_Passage for review_.
_ _ _

So in light of these things I've learned about love in general, here are some ways JP has shown me love this past year. They're little things, but little things that spoke to me and made me feel loved.
- He's willing to walk home barefoot for me. One night we were getting home late after a night of dancing and I had been wearing heels that were killing my feet. It was too late to catch a bus from the subway, so we decided to walk it, but I was really having a hard time. JP offered to walk home barefoot so that I could wear his shoes. (Side note: He's offered many times since too, but it's never been bad enough for me to have to do that again.)
- He gives me the pickles from his Chickfila sandwich. He hates pickles (weird, right?) and I love them. He used to get the sandwiches without pickles, but now he gets them so I can have them. Yeah, I know that I could get pickles on the side, but it's not the same. I love that he just started doing it without saying anything.

_ _ _

_Records supplied_.
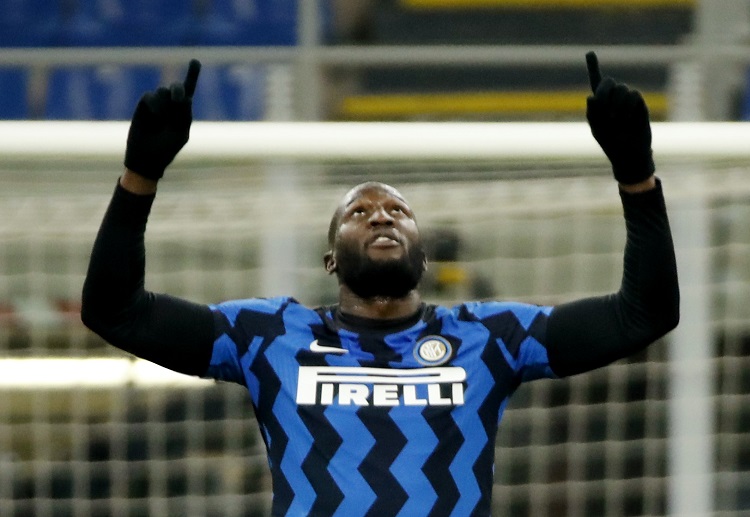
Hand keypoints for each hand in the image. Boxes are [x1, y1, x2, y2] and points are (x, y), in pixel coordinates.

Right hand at [124, 59, 200, 180]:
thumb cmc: (167, 148)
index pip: (189, 90)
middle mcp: (171, 104)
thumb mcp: (180, 132)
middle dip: (178, 90)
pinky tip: (154, 117)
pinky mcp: (145, 104)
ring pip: (164, 91)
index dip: (192, 74)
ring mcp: (158, 103)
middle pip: (177, 87)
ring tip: (162, 120)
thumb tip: (181, 95)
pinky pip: (151, 96)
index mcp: (183, 111)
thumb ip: (184, 114)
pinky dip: (155, 106)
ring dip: (166, 104)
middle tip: (177, 99)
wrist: (147, 157)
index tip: (195, 61)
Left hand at [585, 51, 653, 184]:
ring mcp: (627, 100)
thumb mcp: (597, 129)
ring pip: (621, 88)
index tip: (589, 53)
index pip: (596, 82)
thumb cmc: (610, 143)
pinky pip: (633, 95)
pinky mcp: (639, 104)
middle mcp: (614, 98)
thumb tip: (590, 97)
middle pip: (608, 82)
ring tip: (614, 120)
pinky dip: (626, 107)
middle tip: (600, 103)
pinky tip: (625, 120)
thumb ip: (593, 113)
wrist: (628, 153)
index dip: (593, 66)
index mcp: (600, 103)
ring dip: (615, 103)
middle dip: (603, 90)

_ _ _

_Task item A_.
In the passage about JP, why did JP offer to walk home barefoot?
_Task item B_.
Recast the paragraph beginning "He gives me the pickles" from the passage about JP as a short bulleted list.

_Expected answer A_.
He offered so that the writer could wear his shoes instead of the heels that were hurting.

_Expected answer B_.
- JP hates pickles, and the writer loves them.
- He used to order his Chickfila sandwiches without pickles but now gets them so the writer can have them.
- Getting pickles on the side is not the same.
- The writer loves that he started doing this without saying anything.